For example, consider the work of scientists from the Scripps Institute of Oceanography that began in 1950s. Since then, generations of workers have collected measurements of carbon dioxide (CO2) from the isolated peak of Mauna Loa on the big island of Hawaii.  Here’s what the data look like, with the concentration of CO2 (in parts per million, or ppm) plotted against time:

The concentration of carbon dioxide from 1958 to present, measured at Mauna Loa, Hawaii (credit: Scripps Institute of Oceanography).

This dataset represents a breakthrough in awareness. Each year the curve cycles through a rise and fall, as plants borrow and return CO2 from the atmosphere. Over several years, we also see an overall upswing the concentration of the heat-trapping gas. Through decades of careful observation, we have amplified our senses. In a stroke of synesthesia, by looking at a graph we can see the Earth breathe.

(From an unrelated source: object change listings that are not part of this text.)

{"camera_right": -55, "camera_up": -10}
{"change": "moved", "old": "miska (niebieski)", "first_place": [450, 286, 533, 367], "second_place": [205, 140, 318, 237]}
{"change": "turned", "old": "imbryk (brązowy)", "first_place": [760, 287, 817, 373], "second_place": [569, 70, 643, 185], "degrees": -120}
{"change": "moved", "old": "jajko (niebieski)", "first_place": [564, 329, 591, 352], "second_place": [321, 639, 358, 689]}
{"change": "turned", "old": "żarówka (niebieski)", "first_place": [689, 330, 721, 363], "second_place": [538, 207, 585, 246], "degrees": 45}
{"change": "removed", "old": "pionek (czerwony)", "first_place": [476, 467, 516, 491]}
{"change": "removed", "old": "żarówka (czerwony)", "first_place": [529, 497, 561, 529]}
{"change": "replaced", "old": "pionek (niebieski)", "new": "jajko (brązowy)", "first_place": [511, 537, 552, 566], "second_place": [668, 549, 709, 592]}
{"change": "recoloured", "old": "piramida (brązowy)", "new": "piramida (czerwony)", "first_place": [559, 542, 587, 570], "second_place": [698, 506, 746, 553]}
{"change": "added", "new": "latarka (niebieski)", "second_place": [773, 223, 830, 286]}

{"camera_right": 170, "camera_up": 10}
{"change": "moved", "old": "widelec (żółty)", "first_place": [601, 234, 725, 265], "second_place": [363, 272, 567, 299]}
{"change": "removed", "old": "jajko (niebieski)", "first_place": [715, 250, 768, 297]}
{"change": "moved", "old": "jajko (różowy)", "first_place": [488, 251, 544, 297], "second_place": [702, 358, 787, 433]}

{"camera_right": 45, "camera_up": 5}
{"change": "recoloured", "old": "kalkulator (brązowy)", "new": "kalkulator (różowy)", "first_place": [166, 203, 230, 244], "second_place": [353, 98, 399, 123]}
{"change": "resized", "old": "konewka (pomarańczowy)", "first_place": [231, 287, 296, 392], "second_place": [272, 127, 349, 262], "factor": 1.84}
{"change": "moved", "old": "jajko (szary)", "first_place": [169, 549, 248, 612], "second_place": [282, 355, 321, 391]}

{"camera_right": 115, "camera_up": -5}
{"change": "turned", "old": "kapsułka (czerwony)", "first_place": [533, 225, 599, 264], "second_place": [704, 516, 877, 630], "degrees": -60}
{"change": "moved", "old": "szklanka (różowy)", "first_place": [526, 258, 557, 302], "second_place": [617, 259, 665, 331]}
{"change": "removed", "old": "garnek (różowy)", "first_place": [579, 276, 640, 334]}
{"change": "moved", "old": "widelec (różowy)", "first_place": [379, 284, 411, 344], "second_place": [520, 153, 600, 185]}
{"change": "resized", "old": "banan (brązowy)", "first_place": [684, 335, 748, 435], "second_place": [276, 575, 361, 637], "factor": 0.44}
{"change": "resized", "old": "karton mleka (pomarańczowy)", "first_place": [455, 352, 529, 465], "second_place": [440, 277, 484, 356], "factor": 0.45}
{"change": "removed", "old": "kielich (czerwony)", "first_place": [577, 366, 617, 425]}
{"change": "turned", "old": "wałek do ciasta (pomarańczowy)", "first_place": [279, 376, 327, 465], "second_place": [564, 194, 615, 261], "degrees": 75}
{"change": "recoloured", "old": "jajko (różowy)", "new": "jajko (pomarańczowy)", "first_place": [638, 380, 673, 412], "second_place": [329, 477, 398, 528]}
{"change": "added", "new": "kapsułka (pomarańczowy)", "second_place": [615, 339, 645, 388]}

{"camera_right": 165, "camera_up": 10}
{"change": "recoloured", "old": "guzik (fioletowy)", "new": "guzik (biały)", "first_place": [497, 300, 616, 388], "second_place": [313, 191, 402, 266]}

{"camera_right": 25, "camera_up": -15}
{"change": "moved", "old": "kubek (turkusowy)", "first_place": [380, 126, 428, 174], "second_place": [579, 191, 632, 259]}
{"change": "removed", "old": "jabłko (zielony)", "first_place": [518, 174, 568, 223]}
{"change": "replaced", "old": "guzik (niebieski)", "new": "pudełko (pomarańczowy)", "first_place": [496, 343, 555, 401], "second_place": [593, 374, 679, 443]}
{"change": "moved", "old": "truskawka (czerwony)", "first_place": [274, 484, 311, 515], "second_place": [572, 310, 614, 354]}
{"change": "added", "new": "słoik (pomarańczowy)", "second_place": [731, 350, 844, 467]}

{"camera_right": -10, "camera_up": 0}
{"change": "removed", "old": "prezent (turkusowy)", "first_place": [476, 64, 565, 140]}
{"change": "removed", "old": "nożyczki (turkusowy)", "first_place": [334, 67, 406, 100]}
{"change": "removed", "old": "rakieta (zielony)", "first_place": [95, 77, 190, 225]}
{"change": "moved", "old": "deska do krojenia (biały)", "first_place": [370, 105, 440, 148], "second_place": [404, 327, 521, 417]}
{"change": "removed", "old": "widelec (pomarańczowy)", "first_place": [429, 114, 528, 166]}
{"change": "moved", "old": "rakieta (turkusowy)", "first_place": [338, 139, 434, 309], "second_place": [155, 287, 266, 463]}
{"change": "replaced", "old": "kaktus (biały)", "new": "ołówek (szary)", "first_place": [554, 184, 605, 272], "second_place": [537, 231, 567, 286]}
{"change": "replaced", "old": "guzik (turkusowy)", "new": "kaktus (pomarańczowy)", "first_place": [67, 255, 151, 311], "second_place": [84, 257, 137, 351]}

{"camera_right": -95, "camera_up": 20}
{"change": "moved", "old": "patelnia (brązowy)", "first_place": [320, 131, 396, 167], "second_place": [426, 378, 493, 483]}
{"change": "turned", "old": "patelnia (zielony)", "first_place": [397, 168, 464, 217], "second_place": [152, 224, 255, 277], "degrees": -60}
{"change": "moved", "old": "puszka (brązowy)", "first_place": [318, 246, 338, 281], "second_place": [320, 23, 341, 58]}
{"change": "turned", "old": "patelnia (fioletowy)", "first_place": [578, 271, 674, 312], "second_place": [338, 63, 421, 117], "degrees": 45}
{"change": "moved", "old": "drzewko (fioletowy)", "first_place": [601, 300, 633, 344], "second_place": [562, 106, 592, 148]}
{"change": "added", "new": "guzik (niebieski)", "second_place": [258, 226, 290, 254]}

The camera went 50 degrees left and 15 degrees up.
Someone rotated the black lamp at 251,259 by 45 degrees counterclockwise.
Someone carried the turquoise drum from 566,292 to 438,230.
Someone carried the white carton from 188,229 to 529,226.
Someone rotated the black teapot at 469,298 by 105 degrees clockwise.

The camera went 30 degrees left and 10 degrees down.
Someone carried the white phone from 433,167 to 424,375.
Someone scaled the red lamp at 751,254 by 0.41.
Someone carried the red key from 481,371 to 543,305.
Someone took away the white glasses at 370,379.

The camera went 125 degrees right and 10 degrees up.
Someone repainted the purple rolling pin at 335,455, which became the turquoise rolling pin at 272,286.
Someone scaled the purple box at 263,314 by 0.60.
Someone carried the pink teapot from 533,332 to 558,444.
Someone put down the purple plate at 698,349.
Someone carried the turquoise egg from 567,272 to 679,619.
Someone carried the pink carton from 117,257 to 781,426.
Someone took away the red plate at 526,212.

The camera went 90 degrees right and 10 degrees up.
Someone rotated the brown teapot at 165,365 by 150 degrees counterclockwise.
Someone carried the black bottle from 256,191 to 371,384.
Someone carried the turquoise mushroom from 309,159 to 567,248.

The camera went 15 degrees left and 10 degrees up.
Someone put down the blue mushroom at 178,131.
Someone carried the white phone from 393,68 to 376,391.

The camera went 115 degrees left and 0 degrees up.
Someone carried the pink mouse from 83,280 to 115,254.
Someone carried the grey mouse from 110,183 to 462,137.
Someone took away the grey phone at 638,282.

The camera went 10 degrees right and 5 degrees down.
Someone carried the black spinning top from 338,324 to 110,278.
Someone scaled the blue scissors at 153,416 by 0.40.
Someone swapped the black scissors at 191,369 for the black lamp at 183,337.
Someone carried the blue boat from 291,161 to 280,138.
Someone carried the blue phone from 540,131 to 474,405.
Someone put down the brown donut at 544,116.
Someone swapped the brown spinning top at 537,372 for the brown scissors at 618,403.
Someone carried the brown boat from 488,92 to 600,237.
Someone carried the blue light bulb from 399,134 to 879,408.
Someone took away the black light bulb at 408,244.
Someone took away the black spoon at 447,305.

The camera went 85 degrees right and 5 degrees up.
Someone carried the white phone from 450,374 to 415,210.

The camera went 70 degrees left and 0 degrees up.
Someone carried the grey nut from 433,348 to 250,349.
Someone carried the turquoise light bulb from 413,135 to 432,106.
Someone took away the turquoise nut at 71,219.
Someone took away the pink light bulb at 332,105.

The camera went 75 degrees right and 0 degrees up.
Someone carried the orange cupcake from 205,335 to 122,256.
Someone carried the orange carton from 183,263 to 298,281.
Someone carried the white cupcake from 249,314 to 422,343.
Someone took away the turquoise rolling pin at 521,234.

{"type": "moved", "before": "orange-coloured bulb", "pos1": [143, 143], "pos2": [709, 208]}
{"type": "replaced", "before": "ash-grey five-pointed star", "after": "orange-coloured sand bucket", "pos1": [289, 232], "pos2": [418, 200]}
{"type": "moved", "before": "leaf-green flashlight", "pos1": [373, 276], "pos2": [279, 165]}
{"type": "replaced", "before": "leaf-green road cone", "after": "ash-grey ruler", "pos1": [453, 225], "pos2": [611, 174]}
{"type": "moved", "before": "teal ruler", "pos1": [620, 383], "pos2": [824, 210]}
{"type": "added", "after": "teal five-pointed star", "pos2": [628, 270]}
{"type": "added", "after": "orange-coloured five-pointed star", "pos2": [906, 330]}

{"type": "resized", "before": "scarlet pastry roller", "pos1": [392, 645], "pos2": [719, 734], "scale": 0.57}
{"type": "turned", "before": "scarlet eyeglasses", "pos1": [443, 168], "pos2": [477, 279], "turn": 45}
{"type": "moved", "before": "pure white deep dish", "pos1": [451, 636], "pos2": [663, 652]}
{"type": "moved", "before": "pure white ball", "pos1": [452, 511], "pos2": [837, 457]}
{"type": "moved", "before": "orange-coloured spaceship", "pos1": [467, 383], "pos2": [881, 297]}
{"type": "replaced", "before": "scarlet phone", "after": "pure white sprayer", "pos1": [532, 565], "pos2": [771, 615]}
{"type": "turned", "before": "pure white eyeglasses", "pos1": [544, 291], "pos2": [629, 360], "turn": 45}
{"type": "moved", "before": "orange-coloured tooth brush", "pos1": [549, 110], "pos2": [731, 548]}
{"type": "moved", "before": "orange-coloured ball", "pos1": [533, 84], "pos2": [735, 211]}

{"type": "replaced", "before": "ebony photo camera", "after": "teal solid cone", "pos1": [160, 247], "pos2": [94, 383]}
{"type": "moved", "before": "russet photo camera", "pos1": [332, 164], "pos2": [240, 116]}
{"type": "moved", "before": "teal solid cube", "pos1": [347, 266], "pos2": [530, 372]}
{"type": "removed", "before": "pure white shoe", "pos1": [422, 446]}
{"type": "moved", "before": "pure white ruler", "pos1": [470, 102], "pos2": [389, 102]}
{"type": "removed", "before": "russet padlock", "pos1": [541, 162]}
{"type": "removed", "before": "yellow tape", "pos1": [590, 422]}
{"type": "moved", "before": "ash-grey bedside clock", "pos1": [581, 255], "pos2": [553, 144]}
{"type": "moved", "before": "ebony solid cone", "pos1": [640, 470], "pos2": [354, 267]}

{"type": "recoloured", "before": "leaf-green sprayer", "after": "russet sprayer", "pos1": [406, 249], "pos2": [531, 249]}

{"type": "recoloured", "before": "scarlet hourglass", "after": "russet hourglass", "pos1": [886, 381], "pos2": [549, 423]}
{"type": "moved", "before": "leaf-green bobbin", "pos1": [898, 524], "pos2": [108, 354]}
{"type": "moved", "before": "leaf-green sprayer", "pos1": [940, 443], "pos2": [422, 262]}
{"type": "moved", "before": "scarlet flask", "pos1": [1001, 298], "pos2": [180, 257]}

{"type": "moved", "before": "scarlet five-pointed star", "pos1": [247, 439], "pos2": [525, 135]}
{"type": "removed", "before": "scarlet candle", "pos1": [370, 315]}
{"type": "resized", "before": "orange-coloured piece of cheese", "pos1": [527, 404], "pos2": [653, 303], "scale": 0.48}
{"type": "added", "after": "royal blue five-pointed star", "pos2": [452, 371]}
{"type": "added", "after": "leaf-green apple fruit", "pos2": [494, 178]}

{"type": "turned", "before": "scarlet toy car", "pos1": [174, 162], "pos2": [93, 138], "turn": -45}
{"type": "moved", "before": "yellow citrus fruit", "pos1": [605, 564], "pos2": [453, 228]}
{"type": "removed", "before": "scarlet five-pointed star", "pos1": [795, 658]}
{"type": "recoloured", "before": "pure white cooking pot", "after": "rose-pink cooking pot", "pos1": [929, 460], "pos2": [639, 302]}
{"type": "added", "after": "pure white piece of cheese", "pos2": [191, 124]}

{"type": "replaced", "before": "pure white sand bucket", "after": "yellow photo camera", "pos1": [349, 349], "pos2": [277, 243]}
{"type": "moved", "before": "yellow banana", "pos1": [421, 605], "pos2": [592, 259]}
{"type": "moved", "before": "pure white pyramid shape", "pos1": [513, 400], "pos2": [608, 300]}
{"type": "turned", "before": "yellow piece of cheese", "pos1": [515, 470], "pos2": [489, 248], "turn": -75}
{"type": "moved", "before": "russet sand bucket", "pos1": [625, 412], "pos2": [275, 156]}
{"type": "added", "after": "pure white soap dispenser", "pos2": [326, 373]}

The call to connect to something bigger than ourselves does not usually come from a laboratory notebook. But in the daily work of a geoscientist, there’s an almost spiritual mission: to reorient our perception beyond the confines of the human experience. To sense the breath of the planet as clearly as we hear the roar of the falls. If people can perceive climate change as clearly as they saw the falls moving toward trouble in the 19th century, the barriers to action might be more easily overcome. Taking measurements is a way to expand our senses.